Records supplied —
**********
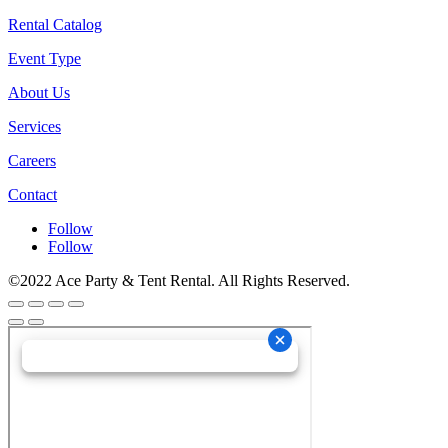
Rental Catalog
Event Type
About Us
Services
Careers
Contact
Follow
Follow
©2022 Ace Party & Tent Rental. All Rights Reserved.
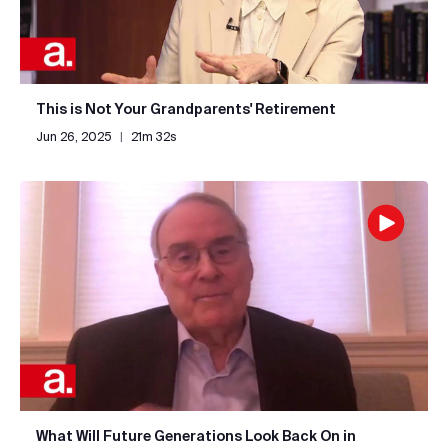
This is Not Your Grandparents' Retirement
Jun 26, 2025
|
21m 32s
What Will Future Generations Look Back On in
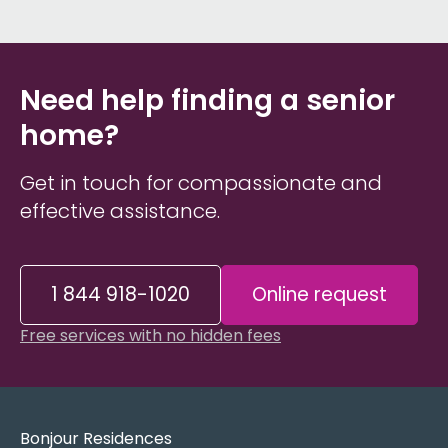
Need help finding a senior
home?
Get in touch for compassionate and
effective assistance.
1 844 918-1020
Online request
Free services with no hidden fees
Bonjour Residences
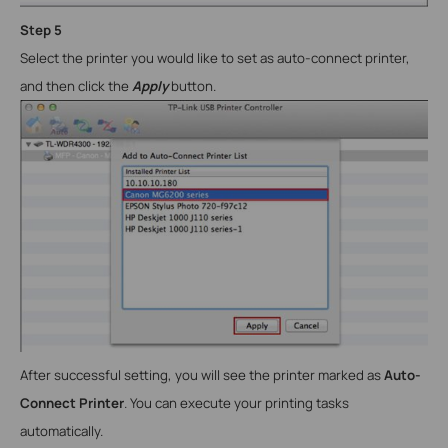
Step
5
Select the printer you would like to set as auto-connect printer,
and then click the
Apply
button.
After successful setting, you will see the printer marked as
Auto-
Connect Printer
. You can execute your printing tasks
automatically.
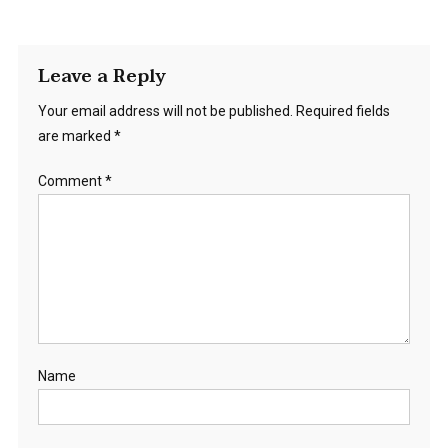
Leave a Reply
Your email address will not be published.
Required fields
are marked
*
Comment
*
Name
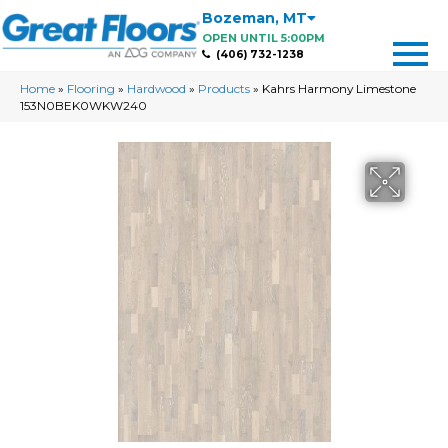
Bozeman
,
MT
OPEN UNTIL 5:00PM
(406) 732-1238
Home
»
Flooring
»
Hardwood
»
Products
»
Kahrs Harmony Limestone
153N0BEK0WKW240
**********
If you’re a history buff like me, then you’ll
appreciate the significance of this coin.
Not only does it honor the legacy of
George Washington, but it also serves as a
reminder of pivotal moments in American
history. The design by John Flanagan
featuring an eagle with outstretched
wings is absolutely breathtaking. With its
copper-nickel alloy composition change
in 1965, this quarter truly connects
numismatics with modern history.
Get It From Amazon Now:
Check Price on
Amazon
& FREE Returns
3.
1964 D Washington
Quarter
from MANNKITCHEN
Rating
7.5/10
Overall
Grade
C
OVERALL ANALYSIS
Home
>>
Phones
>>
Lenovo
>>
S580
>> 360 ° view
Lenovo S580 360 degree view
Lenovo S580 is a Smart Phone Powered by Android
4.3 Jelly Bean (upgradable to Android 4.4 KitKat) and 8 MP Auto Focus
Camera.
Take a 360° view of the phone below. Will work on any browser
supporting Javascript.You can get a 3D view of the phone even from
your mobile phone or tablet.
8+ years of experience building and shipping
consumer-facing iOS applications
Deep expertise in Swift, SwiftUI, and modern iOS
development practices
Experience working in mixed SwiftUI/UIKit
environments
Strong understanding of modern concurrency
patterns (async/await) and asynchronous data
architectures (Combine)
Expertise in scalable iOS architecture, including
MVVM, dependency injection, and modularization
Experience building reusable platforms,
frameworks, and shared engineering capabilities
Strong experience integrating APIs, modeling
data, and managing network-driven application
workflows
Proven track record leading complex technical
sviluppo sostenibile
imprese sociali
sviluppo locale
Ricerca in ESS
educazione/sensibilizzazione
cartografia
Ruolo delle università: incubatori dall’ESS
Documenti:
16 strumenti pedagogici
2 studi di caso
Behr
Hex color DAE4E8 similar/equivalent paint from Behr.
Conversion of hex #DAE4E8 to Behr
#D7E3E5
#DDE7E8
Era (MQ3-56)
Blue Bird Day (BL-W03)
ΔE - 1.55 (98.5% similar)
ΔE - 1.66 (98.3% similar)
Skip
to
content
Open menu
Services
**********
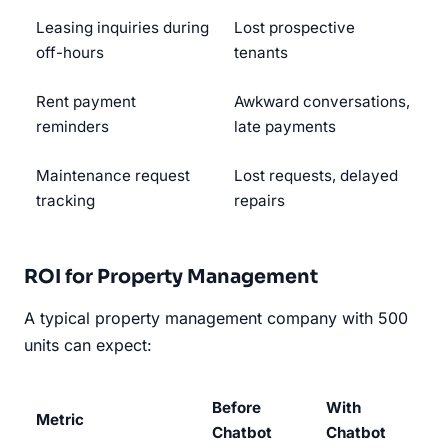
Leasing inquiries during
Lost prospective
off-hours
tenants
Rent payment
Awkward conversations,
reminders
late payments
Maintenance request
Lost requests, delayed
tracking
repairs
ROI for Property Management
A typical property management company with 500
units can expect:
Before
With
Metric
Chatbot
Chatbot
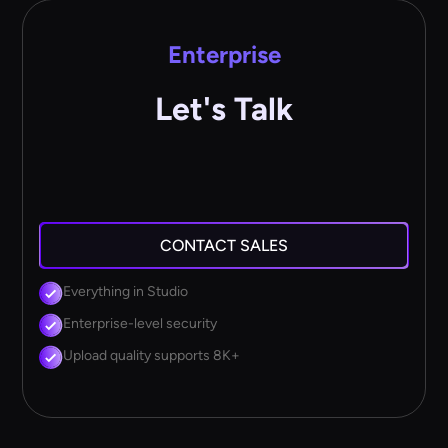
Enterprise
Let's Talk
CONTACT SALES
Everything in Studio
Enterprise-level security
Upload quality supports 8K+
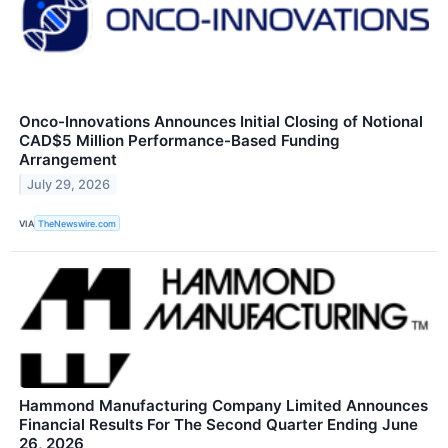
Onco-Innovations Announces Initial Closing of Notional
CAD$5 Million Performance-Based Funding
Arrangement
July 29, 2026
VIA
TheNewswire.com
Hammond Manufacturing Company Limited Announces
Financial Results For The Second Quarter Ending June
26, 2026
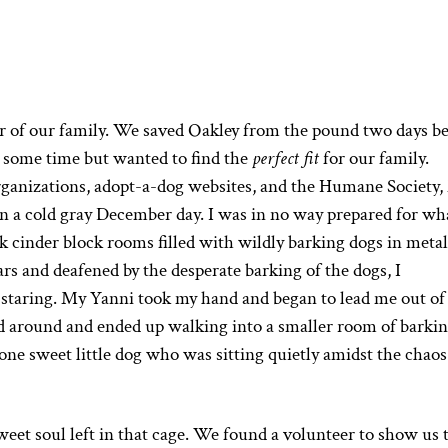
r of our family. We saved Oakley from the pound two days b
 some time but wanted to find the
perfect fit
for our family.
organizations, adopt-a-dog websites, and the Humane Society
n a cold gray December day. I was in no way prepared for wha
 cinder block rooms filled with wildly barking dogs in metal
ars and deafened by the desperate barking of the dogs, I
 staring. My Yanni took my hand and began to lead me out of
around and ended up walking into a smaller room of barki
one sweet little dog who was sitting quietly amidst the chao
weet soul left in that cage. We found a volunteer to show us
**********
What needs to be done — Here the job is to set down exactly the lines of the material above that fall between the one with "If you’re a history buff like me, then you’ll" and the one with "Lenovo S580 360 degree view", inclusive, and nothing beyond them.

Output for this task —
If you’re a history buff like me, then you’ll
appreciate the significance of this coin.
Not only does it honor the legacy of
George Washington, but it also serves as a
reminder of pivotal moments in American
history. The design by John Flanagan
featuring an eagle with outstretched
wings is absolutely breathtaking. With its
copper-nickel alloy composition change
in 1965, this quarter truly connects
numismatics with modern history.
Get It From Amazon Now:
Check Price on
Amazon
& FREE Returns
3.
1964 D Washington
Quarter
from MANNKITCHEN
Rating
7.5/10
Overall
Grade
C
OVERALL ANALYSIS
Home
>>
Phones
>>
Lenovo
>>
S580
>> 360 ° view
Lenovo S580 360 degree view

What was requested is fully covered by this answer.